Start of RECORDED DATA

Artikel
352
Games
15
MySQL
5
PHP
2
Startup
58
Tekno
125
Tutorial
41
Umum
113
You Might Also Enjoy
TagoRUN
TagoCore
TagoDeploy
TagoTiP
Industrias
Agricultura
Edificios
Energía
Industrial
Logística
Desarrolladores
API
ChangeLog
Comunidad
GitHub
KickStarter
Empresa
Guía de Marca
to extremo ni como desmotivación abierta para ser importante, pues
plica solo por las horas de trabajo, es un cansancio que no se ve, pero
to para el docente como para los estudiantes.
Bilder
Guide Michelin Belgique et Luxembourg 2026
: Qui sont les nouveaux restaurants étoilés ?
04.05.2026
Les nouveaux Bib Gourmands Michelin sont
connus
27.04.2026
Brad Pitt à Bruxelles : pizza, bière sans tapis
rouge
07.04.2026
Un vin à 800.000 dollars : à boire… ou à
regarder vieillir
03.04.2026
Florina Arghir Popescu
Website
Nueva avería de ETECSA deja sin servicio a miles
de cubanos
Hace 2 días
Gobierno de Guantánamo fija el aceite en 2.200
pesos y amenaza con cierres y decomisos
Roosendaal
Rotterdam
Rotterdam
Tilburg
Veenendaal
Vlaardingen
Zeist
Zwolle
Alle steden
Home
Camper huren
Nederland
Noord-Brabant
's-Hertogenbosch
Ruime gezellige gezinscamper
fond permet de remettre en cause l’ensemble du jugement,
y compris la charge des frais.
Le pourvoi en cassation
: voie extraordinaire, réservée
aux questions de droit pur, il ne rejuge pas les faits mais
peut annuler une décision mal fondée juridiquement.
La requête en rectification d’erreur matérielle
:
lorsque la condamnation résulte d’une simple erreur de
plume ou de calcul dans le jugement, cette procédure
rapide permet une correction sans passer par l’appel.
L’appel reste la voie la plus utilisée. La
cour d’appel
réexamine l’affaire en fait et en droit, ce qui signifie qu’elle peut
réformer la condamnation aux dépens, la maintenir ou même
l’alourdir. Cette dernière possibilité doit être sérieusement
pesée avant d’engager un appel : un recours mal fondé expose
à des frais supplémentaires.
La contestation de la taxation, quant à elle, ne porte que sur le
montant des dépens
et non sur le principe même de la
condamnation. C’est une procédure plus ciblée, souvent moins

End of RECORDED DATA

Please copy each line above exactly as written.

Artikel
352
Games
15
MySQL
5
PHP
2
Startup
58
Tekno
125
Tutorial
41
Umum
113
You Might Also Enjoy
TagoRUN
TagoCore
TagoDeploy
TagoTiP
Industrias
Agricultura
Edificios
Energía
Industrial
Logística
Desarrolladores
API
ChangeLog
Comunidad
GitHub
KickStarter
Empresa
Guía de Marca
to extremo ni como desmotivación abierta para ser importante, pues
plica solo por las horas de trabajo, es un cansancio que no se ve, pero
to para el docente como para los estudiantes.
Bilder
Guide Michelin Belgique et Luxembourg 2026
: Qui sont les nouveaux restaurants étoilés ?
04.05.2026
Les nouveaux Bib Gourmands Michelin sont
connus
27.04.2026
Brad Pitt à Bruxelles : pizza, bière sans tapis
rouge
07.04.2026
Un vin à 800.000 dollars : à boire… ou à
regarder vieillir
03.04.2026
Florina Arghir Popescu
Website
Nueva avería de ETECSA deja sin servicio a miles
de cubanos
Hace 2 días
Gobierno de Guantánamo fija el aceite en 2.200
pesos y amenaza con cierres y decomisos
Roosendaal
Rotterdam
Rotterdam
Tilburg
Veenendaal
Vlaardingen
Zeist
Zwolle
Alle steden
Home
Camper huren
Nederland
Noord-Brabant
's-Hertogenbosch
Ruime gezellige gezinscamper
fond permet de remettre en cause l’ensemble du jugement,
y compris la charge des frais.
Le pourvoi en cassation
: voie extraordinaire, réservée
aux questions de droit pur, il ne rejuge pas les faits mais
peut annuler une décision mal fondée juridiquement.
La requête en rectification d’erreur matérielle
:
lorsque la condamnation résulte d’une simple erreur de
plume ou de calcul dans le jugement, cette procédure
rapide permet une correction sans passer par l’appel.
L’appel reste la voie la plus utilisée. La
cour d’appel
réexamine l’affaire en fait et en droit, ce qui signifie qu’elle peut
réformer la condamnation aux dépens, la maintenir ou même
l’alourdir. Cette dernière possibilité doit être sérieusement
pesée avant d’engager un appel : un recours mal fondé expose
à des frais supplémentaires.
La contestation de la taxation, quant à elle, ne porte que sur le
montant des dépens
et non sur le principe même de la
condamnation. C’est une procédure plus ciblée, souvent moins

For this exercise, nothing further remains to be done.